In your copy, include no images, and write out every entry below exactly as it stands.

Source material —
::::
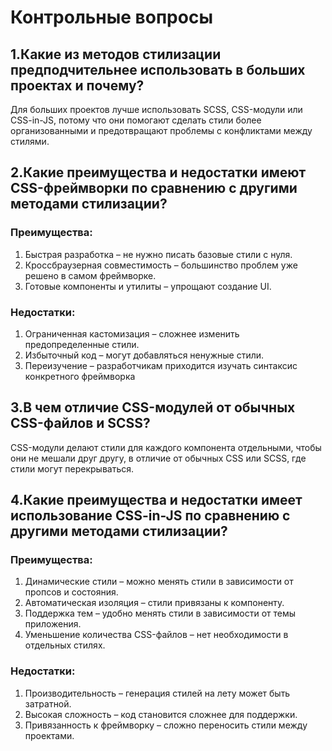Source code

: # Контрольные вопросы
## 1.Какие из методов стилизации предподчительнее использовать в больших проектах и почему?
Для больших проектов лучше использовать SCSS, CSS-модули или CSS-in-JS, потому что они помогают сделать стили более организованными и предотвращают проблемы с конфликтами между стилями.


## 2.Какие преимущества и недостатки имеют CSS-фреймворки по сравнению с другими методами стилизации?
### Преимущества:
1) Быстрая разработка – не нужно писать базовые стили с нуля.
2) Кроссбраузерная совместимость – большинство проблем уже решено в самом фреймворке.
3) Готовые компоненты и утилиты – упрощают создание UI.

### Недостатки:
1) Ограниченная кастомизация – сложнее изменить предопределенные стили.
2) Избыточный код – могут добавляться ненужные стили.
3) Переизучение – разработчикам приходится изучать синтаксис конкретного фреймворка


## 3.В чем отличие CSS-модулей от обычных CSS-файлов и SCSS?
CSS-модули делают стили для каждого компонента отдельными, чтобы они не мешали друг другу, в отличие от обычных CSS или SCSS, где стили могут перекрываться.


## 4.Какие преимущества и недостатки имеет использование CSS-in-JS по сравнению с другими методами стилизации?
### Преимущества:
1) Динамические стили – можно менять стили в зависимости от пропсов и состояния.
2) Автоматическая изоляция – стили привязаны к компоненту.
3) Поддержка тем – удобно менять стили в зависимости от темы приложения.
4) Уменьшение количества CSS-файлов – нет необходимости в отдельных стилях.

### Недостатки:
1) Производительность – генерация стилей на лету может быть затратной.
2) Высокая сложность – код становится сложнее для поддержки.
3) Привязанность к фреймворку – сложно переносить стили между проектами.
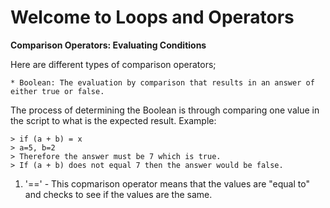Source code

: # Welcome to Loops and Operators

**Comparison Operators: Evaluating Conditions**

Here are different types of comparison operators;

    * Boolean: The evaluation by comparison that results in an answer of either true or false. 
The process of determining the Boolean is through comparing one value in the script to what is the expected result.
Example:   

    > if (a + b) = x
    > a=5, b=2
    > Therefore the answer must be 7 which is true.
    > If (a + b) does not equal 7 then the answer would be false. 

1. '==' - This copmarison operator means that the values are "equal to" and checks to see if the values are the same.
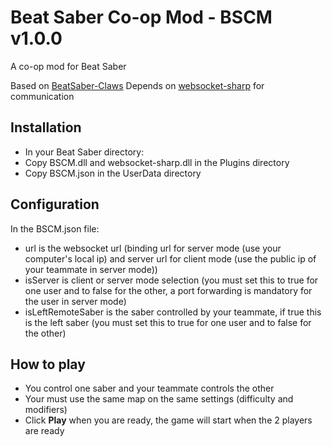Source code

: # Beat Saber Co-op Mod - BSCM v1.0.0

A co-op mod for Beat Saber

Based on [BeatSaber-Claws](https://github.com/SteffanDonal/BeatSaber-Claws)
Depends on [websocket-sharp](https://github.com/sta/websocket-sharp) for communication

## Installation

 - In your Beat Saber directory: 
 - Copy BSCM.dll and websocket-sharp.dll in the Plugins directory
 - Copy BSCM.json in the UserData directory

## Configuration

In the BSCM.json file:
 - url is the websocket url (binding url for server mode (use your computer's local ip) and server url for client mode (use the public ip of your teammate in server mode))
 - isServer is client or server mode selection (you must set this to true for one user and to false for the other, a port forwarding is mandatory for the user in server mode)
 - isLeftRemoteSaber is the saber controlled by your teammate, if true this is the left saber (you must set this to true for one user and to false for the other)

## How to play

 - You control one saber and your teammate controls the other
 - Your must use the same map on the same settings (difficulty and modifiers)
 - Click **Play** when you are ready, the game will start when the 2 players are ready 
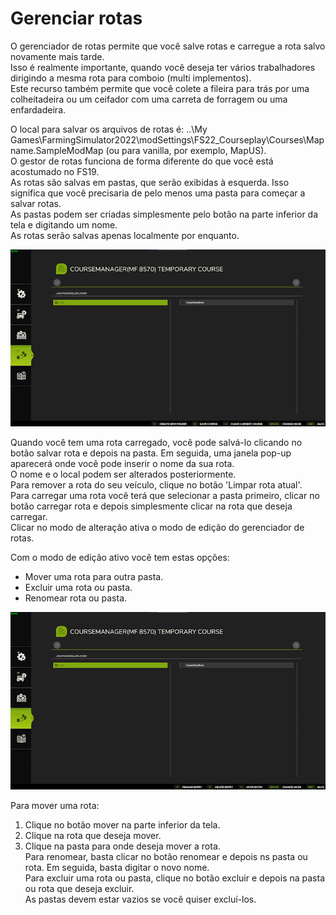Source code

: # Gerenciar rotas
  
O gerenciador de rotas permite que você salve rotas e carregue a rota salvo novamente mais tarde.  
Isso é realmente importante, quando você deseja ter vários trabalhadores dirigindo a mesma rota para comboio (multi implementos).  
Este recurso também permite que você colete a fileira para trás por uma colheitadeira ou um ceifador com uma carreta de forragem ou uma enfardadeira.  
  
O local para salvar os arquivos de rotas é: ..\My Games\FarmingSimulator2022\modSettings\FS22_Courseplay\Courses\Mapname.SampleModMap (ou para vanilla, por exemplo, MapUS).  
O gestor de rotas funciona de forma diferente do que você está acostumado no FS19.  
As rotas são salvas em pastas, que serão exibidas à esquerda. Isso significa que você precisaria de pelo menos uma pasta para começar a salvar rotas.  
As pastas podem ser criadas simplesmente pelo botão na parte inferior da tela e digitando um nome.  
As rotas serão salvas apenas localmente por enquanto.  


![Image](../assets/images/managerbasehelp_0_0_765_430.png)

  
Quando você tem uma rota carregado, você pode salvá-lo clicando no botão salvar rota e depois na pasta. Em seguida, uma janela pop-up aparecerá onde você pode inserir o nome da sua rota.  
O nome e o local podem ser alterados posteriormente.  
Para remover a rota do seu veículo, clique no botão 'Limpar rota atual'.  
Para carregar uma rota você terá que selecionar a pasta primeiro, clicar no botão carregar rota e depois simplesmente clicar na rota que deseja carregar.  
Clicar no modo de alteração ativa o modo de edição do gerenciador de rotas.  


  
Com o modo de edição ativo você tem estas opções:  
- Mover uma rota para outra pasta.  
- Excluir uma rota ou pasta.  
- Renomear rota ou pasta.  


![Image](../assets/images/manageredithelp_0_0_765_430.png)

  
Para mover uma rota:  
   1) Clique no botão mover na parte inferior da tela.  
   2) Clique na rota que deseja mover.  
   3) Clique na pasta para onde deseja mover a rota.  
Para renomear, basta clicar no botão renomear e depois ns pasta ou rota. Em seguida, basta digitar o novo nome.  
Para excluir uma rota ou pasta, clique no botão excluir e depois na pasta ou rota que deseja excluir.  
As pastas devem estar vazios se você quiser excluí-los.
::::
Reply —
Source code

: # Контрольные вопросы
## 1.Какие из методов стилизации предподчительнее использовать в больших проектах и почему?
Для больших проектов лучше использовать SCSS, CSS-модули или CSS-in-JS, потому что они помогают сделать стили более организованными и предотвращают проблемы с конфликтами между стилями.


## 2.Какие преимущества и недостатки имеют CSS-фреймворки по сравнению с другими методами стилизации?
### Преимущества:
1) Быстрая разработка – не нужно писать базовые стили с нуля.
2) Кроссбраузерная совместимость – большинство проблем уже решено в самом фреймворке.
3) Готовые компоненты и утилиты – упрощают создание UI.

### Недостатки:
1) Ограниченная кастомизация – сложнее изменить предопределенные стили.
2) Избыточный код – могут добавляться ненужные стили.
3) Переизучение – разработчикам приходится изучать синтаксис конкретного фреймворка


## 3.В чем отличие CSS-модулей от обычных CSS-файлов и SCSS?
CSS-модули делают стили для каждого компонента отдельными, чтобы они не мешали друг другу, в отличие от обычных CSS или SCSS, где стили могут перекрываться.


## 4.Какие преимущества и недостатки имеет использование CSS-in-JS по сравнению с другими методами стилизации?
### Преимущества:
1) Динамические стили – можно менять стили в зависимости от пропсов и состояния.
2) Автоматическая изоляция – стили привязаны к компоненту.
3) Поддержка тем – удобно менять стили в зависимости от темы приложения.
4) Уменьшение количества CSS-файлов – нет необходимости в отдельных стилях.

### Недостатки:
1) Производительность – генерация стилей на лету может быть затратной.
2) Высокая сложность – код становится сложнее для поддержки.
3) Привязанность к фреймворку – сложно переносить стили между проектами.
Source code

: # Welcome to Loops and Operators

**Comparison Operators: Evaluating Conditions**

Here are different types of comparison operators;

    * Boolean: The evaluation by comparison that results in an answer of either true or false. 
The process of determining the Boolean is through comparing one value in the script to what is the expected result.
Example:   

    > if (a + b) = x
    > a=5, b=2
    > Therefore the answer must be 7 which is true.
    > If (a + b) does not equal 7 then the answer would be false. 

1. '==' - This copmarison operator means that the values are "equal to" and checks to see if the values are the same.
Source code

: # Beat Saber Co-op Mod - BSCM v1.0.0

A co-op mod for Beat Saber

Based on [BeatSaber-Claws](https://github.com/SteffanDonal/BeatSaber-Claws)
Depends on [websocket-sharp](https://github.com/sta/websocket-sharp) for communication

## Installation

 - In your Beat Saber directory: 
 - Copy BSCM.dll and websocket-sharp.dll in the Plugins directory
 - Copy BSCM.json in the UserData directory

## Configuration

In the BSCM.json file:
 - url is the websocket url (binding url for server mode (use your computer's local ip) and server url for client mode (use the public ip of your teammate in server mode))
 - isServer is client or server mode selection (you must set this to true for one user and to false for the other, a port forwarding is mandatory for the user in server mode)
 - isLeftRemoteSaber is the saber controlled by your teammate, if true this is the left saber (you must set this to true for one user and to false for the other)

## How to play

 - You control one saber and your teammate controls the other
 - Your must use the same map on the same settings (difficulty and modifiers)
 - Click **Play** when you are ready, the game will start when the 2 players are ready 
Source code

: # Gerenciar rotas
  
O gerenciador de rotas permite que você salve rotas e carregue a rota salvo novamente mais tarde.  
Isso é realmente importante, quando você deseja ter vários trabalhadores dirigindo a mesma rota para comboio (multi implementos).  
Este recurso também permite que você colete a fileira para trás por uma colheitadeira ou um ceifador com uma carreta de forragem ou uma enfardadeira.  
  
O local para salvar os arquivos de rotas é: ..\My Games\FarmingSimulator2022\modSettings\FS22_Courseplay\Courses\Mapname.SampleModMap (ou para vanilla, por exemplo, MapUS).  
O gestor de rotas funciona de forma diferente do que você está acostumado no FS19.  
As rotas são salvas em pastas, que serão exibidas à esquerda. Isso significa que você precisaria de pelo menos uma pasta para começar a salvar rotas.  
As pastas podem ser criadas simplesmente pelo botão na parte inferior da tela e digitando um nome.  
As rotas serão salvas apenas localmente por enquanto.  


![Image](../assets/images/managerbasehelp_0_0_765_430.png)

  
Quando você tem uma rota carregado, você pode salvá-lo clicando no botão salvar rota e depois na pasta. Em seguida, uma janela pop-up aparecerá onde você pode inserir o nome da sua rota.  
O nome e o local podem ser alterados posteriormente.  
Para remover a rota do seu veículo, clique no botão 'Limpar rota atual'.  
Para carregar uma rota você terá que selecionar a pasta primeiro, clicar no botão carregar rota e depois simplesmente clicar na rota que deseja carregar.  
Clicar no modo de alteração ativa o modo de edição do gerenciador de rotas.  


  
Com o modo de edição ativo você tem estas opções:  
- Mover uma rota para outra pasta.  
- Excluir uma rota ou pasta.  
- Renomear rota ou pasta.  


![Image](../assets/images/manageredithelp_0_0_765_430.png)

  
Para mover uma rota:  
   1) Clique no botão mover na parte inferior da tela.  
   2) Clique na rota que deseja mover.  
   3) Clique na pasta para onde deseja mover a rota.  
Para renomear, basta clicar no botão renomear e depois ns pasta ou rota. Em seguida, basta digitar o novo nome.  
Para excluir uma rota ou pasta, clique no botão excluir e depois na pasta ou rota que deseja excluir.  
As pastas devem estar vazios se você quiser excluí-los.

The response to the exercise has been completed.